*Exercise goal*.
Hand back all records exactly, pictures omitted.
+ + + + + + +
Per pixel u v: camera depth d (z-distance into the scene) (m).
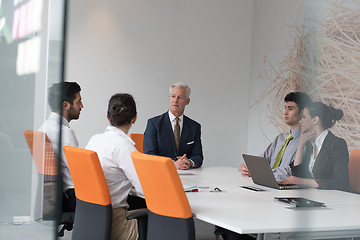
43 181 1.26
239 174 3.98
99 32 6.45
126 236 2.81
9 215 1.33
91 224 2.70
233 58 7.23
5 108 1.31
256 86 7.11
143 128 6.72
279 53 6.49
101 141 2.88
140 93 6.70
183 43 6.93
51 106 1.19
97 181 2.59
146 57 6.72
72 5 6.32
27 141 1.30
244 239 2.84
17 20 1.31
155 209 2.36
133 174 2.75
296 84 6.00
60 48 1.17
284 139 4.13
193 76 7.01
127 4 6.59
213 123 7.17
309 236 1.10
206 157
+ + + + + + +
*Exercise solution*.
Per pixel u v: camera depth d (z-distance into the scene) (m).
43 181 1.26
239 174 3.98
99 32 6.45
126 236 2.81
9 215 1.33
91 224 2.70
233 58 7.23
5 108 1.31
256 86 7.11
143 128 6.72
279 53 6.49
101 141 2.88
140 93 6.70
183 43 6.93
51 106 1.19
97 181 2.59
146 57 6.72
72 5 6.32
27 141 1.30
244 239 2.84
17 20 1.31
155 209 2.36
133 174 2.75
296 84 6.00
60 48 1.17
284 139 4.13
193 76 7.01
127 4 6.59
213 123 7.17
309 236 1.10
206 157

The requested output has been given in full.